The market environment can also create specific opportunities or ways to help you position assets in a more effective way for a shorter period of time. Here are three situational approaches to consider in the current market environment:
Tactical asset allocation
There may be opportunities to make minor yet important adjustments to the broader, long-term positions represented in your portfolio. However, investors should pursue such short-term tactical moves with prudence. “Specific tactical moves designed to capture a market opportunity within any of those asset classes require investors to be nimble and willing to move quickly in and out of specific positions,” says Haworth.
For example, in today’s environment:
- Equity investors may want to tilt portfolios slightly toward U.S. stocks over foreign stocks and modestly boost positions in mid-cap stocks (shares of medium-sized companies).
- Fixed-income investors may want to consider non-government agency-sponsored residential mortgage-backed securities, which can benefit from today’s higher interest rate environment.
- Insurance-linked securities, tied to the sale of reinsurance products, can offer highly competitive income streams in the current environment for certain types of investors, particularly within trust portfolios.
- Tax-aware investors can earn extra potential returns from high-yield municipal bonds. While these are on the riskier end of the tax-free bond spectrum, Haworth says credit quality is holding up well in today’s economy.

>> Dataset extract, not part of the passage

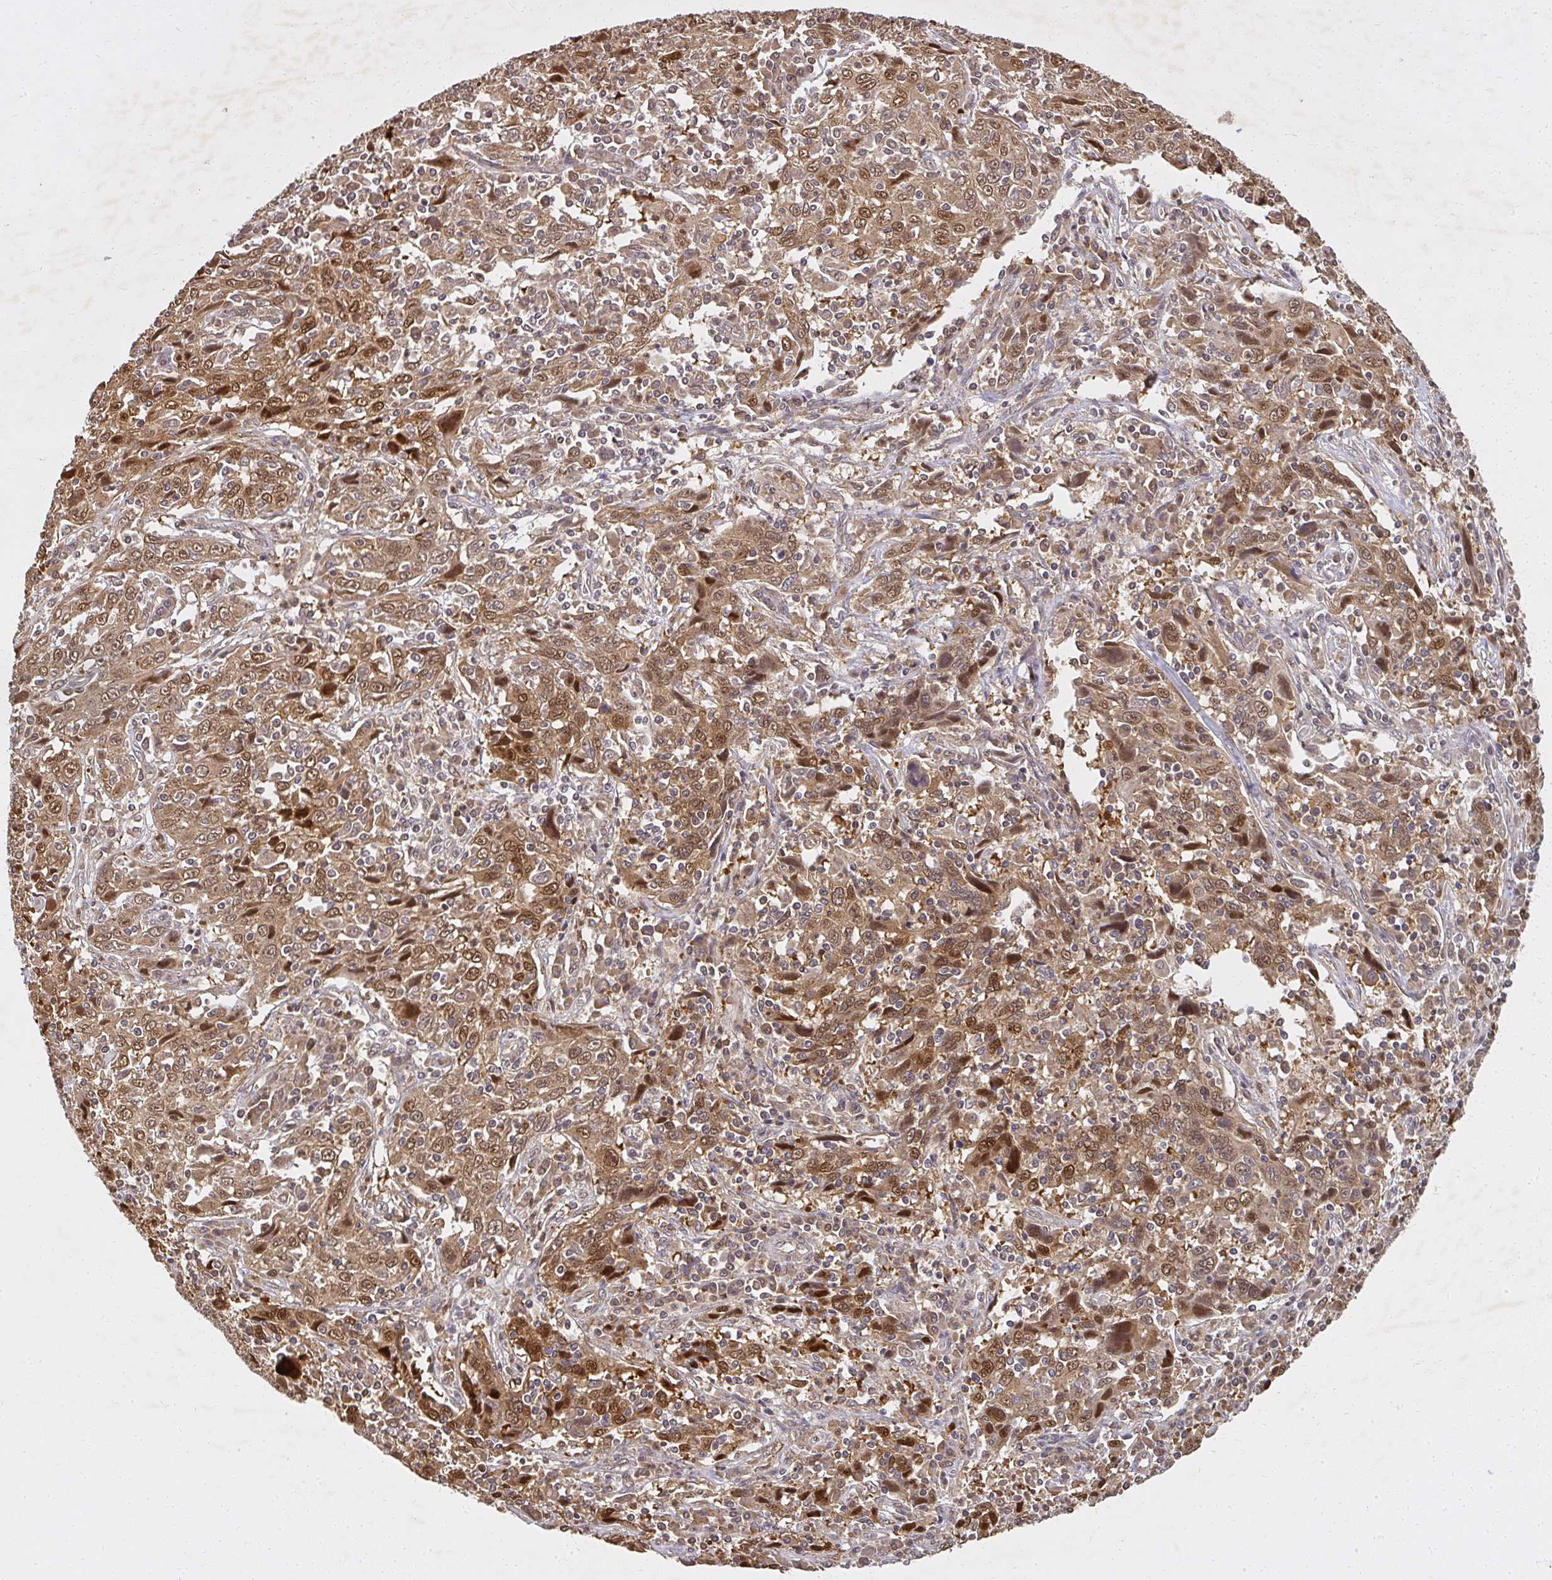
{"staining": {"intensity": "moderate", "quantity": ">75%", "location": "cytoplasmic/membranous,nuclear"}, "tissue": "cervical cancer", "cell_type": "Tumor cells", "image_type": "cancer", "snomed": [{"axis": "morphology", "description": "Squamous cell carcinoma, NOS"}, {"axis": "topography", "description": "Cervix"}], "caption": "Protein positivity by immunohistochemistry (IHC) demonstrates moderate cytoplasmic/membranous and nuclear staining in approximately >75% of tumor cells in cervical squamous cell carcinoma.", "gene": "LARS2", "patient": {"sex": "female", "age": 46}}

Investors can accumulate cash in their portfolios through interest, dividends, or through security or business sales proceeds. Some investors may still have left cash “on the sidelines” following 2022’s challenging capital markets environment. Investing cash into higher returning asset classes such as equities is key to meeting long-term financial goals. However, markets may still exhibit volatility from time-to-time, which can affect investors’ willingness to put lump sums to work in assets subject to fluctuation such as stocks.